I would be most obliged if someone would look at my solution and advise if my method and answers are correct.

Mean lifetime of brand X bulbs is known to be 4,500 hours with standard deviation of 450 hours.

Part A

A light bulb is selected at random find the probability that it will last for at least 4,000 hours

Solution Part A:

At least 4,000 means 4,000 or more.

Zscore = (4000-4500)/450 = -1.111

want P(z >= -1.111) = P(z <= 1.11) = 0.8665 is this Answer corect or at least the correct method?

Part B

20 brand X bulbs are selected at random find probability that at least 18 of them will last for more than 4,000 hours.

Solution Part B:

Use binomial probability with probability of success for each bulb 0.8665 from part A above.

prob at least 18 = prob 18 + prob 19 + prob 20

using (n choose r) * p^r * q^(n-r) with n = 20, r = 18, 19 and 20, p = 0.8665 from above, q = 1-0.8665 = 0.1335. summing them up for r=18, 19, 20 gives Answer of 0.4891. Is this Answer correct or at least the correct method?

Part C

Manufacturer of brand Y bulbs claims his bulbs have the same mean of brand X = 4,5000. Considering brand X mean 4500, standard deviation of 450 is normal population. Sample of size 25 of brand Y is randomly pulled with a found mean of 4310 hours

Test at the 5% level of significance, the hypothesis that the mean lifespan of Brand Y is the same as the mean of X. State clearly what the manfacturere of brand X can conclude about brand Y.


Two tailed test, 2.5% in each tail. Student T distribution is not on course, only Z. The critical Z for upper tail i +1.96, for lower tail -1.96

H0 mean X = mean Y
Halternative mean Y does not equal Mean y

Appeal to the Central Limit Theorem, one sample Z test.

z= (4310-4500)/(450/suareroot(25)) = (-190)/(90) = -2.11

This is outside the interval -1.96...1.96, Reject the null hypotheses, Manufacturer X conclude that the means of brand y are different to the means of brand X. Is this Answer correct or at least the correct method?

Part D

Find the p-value of the test performed in part (C) above and explain what this value represents in the context of the question.

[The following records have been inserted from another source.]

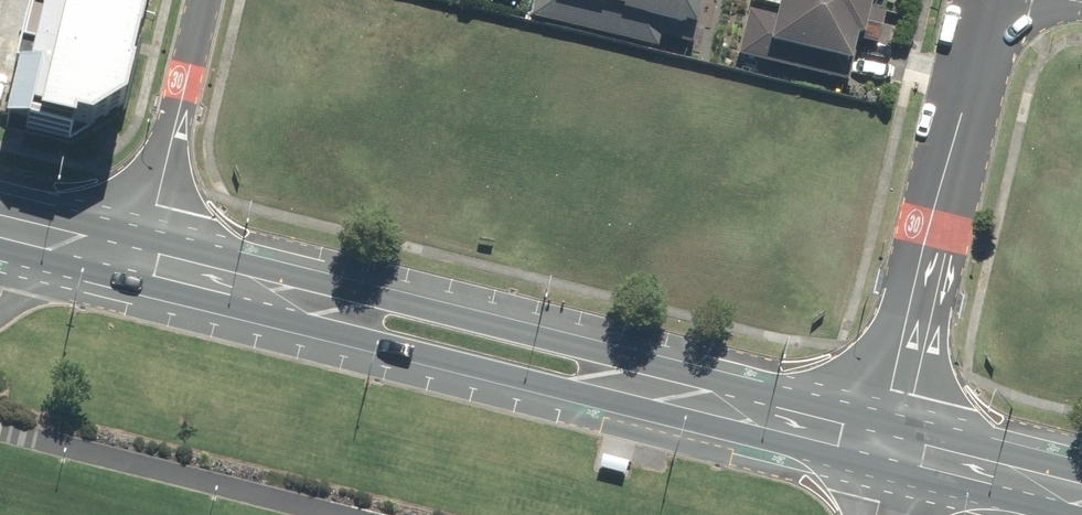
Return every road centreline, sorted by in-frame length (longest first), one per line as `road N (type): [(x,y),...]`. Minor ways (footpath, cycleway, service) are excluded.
road 1 (secondary): [(148,237),(773,394),(889,451)]
road 2 (secondary): [(889,451),(752,432),(139,277)]
road 3 (residential): [(994,0),(889,451)]
road 4 (residential): [(148,237),(203,0)]
road 5 (secondary): [(889,451),(1081,498)]
road 6 (secondary): [(0,199),(148,237)]
road 7 (secondary): [(139,277),(0,244)]

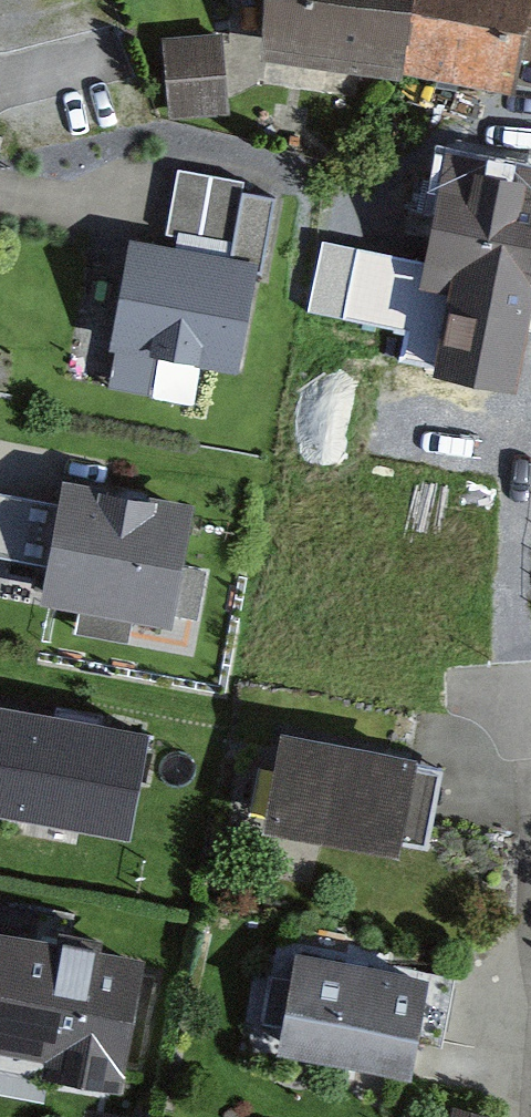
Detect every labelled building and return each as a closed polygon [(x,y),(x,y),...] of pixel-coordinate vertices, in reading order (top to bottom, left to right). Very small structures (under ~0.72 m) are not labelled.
[(267,62),(519,95),(524,56),(530,57),(530,0),(275,0),(267,62)] [(222,27),(163,32),(170,116),(229,111),(222,27)] [(449,144),(423,256),(406,332),(490,351),(500,310),(528,316),(530,302),(530,163),(449,144)] [(241,180),(176,169),(171,196),(165,231),(231,242),(241,180)] [(423,256),(321,237),(306,306),(406,332),(423,256)] [(260,265),(131,238),(109,344),(237,371),(260,265)] [(41,603),(169,628),(193,507),(65,482),(60,506),(0,495),(0,557),(48,567),(41,603)] [(127,841),(148,729),(0,702),(0,817),(127,841)] [(443,770),(282,740),(267,822),(427,851),(437,800),(443,770)] [(0,941),(0,1049),(126,1071),(144,966),(0,941)] [(427,980),(297,954),(278,1052),(409,1077),(413,1056),(427,980)]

The area in the upper tail with z = 2.11 is from the tables (1 - 0.9826) = 0.0174. by symmetry the area in the lower tail is also 0.0174. The area in the tails is twice this = 0.0348. This is the p value. This tells us that the probability of obtaining the sample mean of 4,310 hours is 0.0348 if the brand Y mean is the same as brand X. The required level of significance was 5%, the obtained p value, 0.0348 = 3.48% is less than 5% so reject the null hypothesis. Is this Answer correct or at least the correct method?

Many thanks for taking the time to read this.